**Problem to work on:** Transcribe the listing line for line, starting with its first line and going on through the line that contains "Еще материалы".
[[ Provided records open ]]
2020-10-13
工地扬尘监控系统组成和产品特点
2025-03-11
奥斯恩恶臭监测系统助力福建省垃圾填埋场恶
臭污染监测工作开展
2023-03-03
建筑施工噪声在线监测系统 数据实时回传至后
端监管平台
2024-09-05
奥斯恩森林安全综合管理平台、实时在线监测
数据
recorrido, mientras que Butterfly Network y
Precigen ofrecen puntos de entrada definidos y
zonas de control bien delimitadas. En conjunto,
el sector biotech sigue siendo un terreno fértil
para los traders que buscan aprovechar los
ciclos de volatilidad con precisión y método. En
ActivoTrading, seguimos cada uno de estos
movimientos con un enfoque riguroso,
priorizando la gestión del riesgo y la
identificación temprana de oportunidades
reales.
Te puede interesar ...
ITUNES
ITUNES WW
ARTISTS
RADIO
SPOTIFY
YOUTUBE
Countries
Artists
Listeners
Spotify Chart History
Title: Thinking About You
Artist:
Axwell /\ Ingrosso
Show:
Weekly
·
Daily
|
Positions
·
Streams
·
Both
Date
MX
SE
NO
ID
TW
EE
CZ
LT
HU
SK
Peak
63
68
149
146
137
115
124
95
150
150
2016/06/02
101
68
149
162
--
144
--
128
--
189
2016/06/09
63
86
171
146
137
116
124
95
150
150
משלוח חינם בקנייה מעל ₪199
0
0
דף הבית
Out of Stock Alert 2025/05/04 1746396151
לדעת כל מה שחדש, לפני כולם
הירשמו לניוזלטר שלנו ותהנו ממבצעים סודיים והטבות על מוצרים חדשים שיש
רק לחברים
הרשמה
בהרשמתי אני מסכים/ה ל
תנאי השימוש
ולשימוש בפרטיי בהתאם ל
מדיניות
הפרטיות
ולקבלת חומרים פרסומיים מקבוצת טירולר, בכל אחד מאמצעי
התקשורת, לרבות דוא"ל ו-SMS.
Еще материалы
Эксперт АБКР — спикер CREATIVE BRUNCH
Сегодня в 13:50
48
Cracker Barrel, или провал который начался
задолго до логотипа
[[ Provided records closed ]]
**Response to this exercise:**
2020-10-13
工地扬尘监控系统组成和产品特点
2025-03-11
奥斯恩恶臭监测系统助力福建省垃圾填埋场恶
臭污染监测工作开展
2023-03-03
建筑施工噪声在线监测系统 数据实时回传至后
端监管平台
2024-09-05
奥斯恩森林安全综合管理平台、实时在线监测
数据
recorrido, mientras que Butterfly Network y
Precigen ofrecen puntos de entrada definidos y
zonas de control bien delimitadas. En conjunto,
el sector biotech sigue siendo un terreno fértil
para los traders que buscan aprovechar los
ciclos de volatilidad con precisión y método. En
ActivoTrading, seguimos cada uno de estos
movimientos con un enfoque riguroso,
priorizando la gestión del riesgo y la
identificación temprana de oportunidades
reales.
Te puede interesar ...
ITUNES
ITUNES WW
ARTISTS
RADIO
SPOTIFY
YOUTUBE
Countries
Artists
Listeners
Spotify Chart History
Title: Thinking About You
Artist:
Axwell /\ Ingrosso
Show:
Weekly
·
Daily
|
Positions
·
Streams
·
Both
Date
MX
SE
NO
ID
TW
EE
CZ
LT
HU
SK
Peak
63
68
149
146
137
115
124
95
150
150
2016/06/02
101
68
149
162
--
144
--
128
--
189
2016/06/09
63
86
171
146
137
116
124
95
150
150
משלוח חינם בקנייה מעל ₪199
0
0
דף הבית
Out of Stock Alert 2025/05/04 1746396151
לדעת כל מה שחדש, לפני כולם
הירשמו לניוזלטר שלנו ותהנו ממבצעים סודיים והטבות על מוצרים חדשים שיש
רק לחברים
הרשמה
בהרשמתי אני מסכים/ה ל
תנאי השימוש
ולשימוש בפרטיי בהתאם ל
מדיניות
הפרטיות
ולקבלת חומרים פרסומיים מקבוצת טירולר, בכל אחד מאמצעי
התקשורת, לרבות דוא"ל ו-SMS.
Еще материалы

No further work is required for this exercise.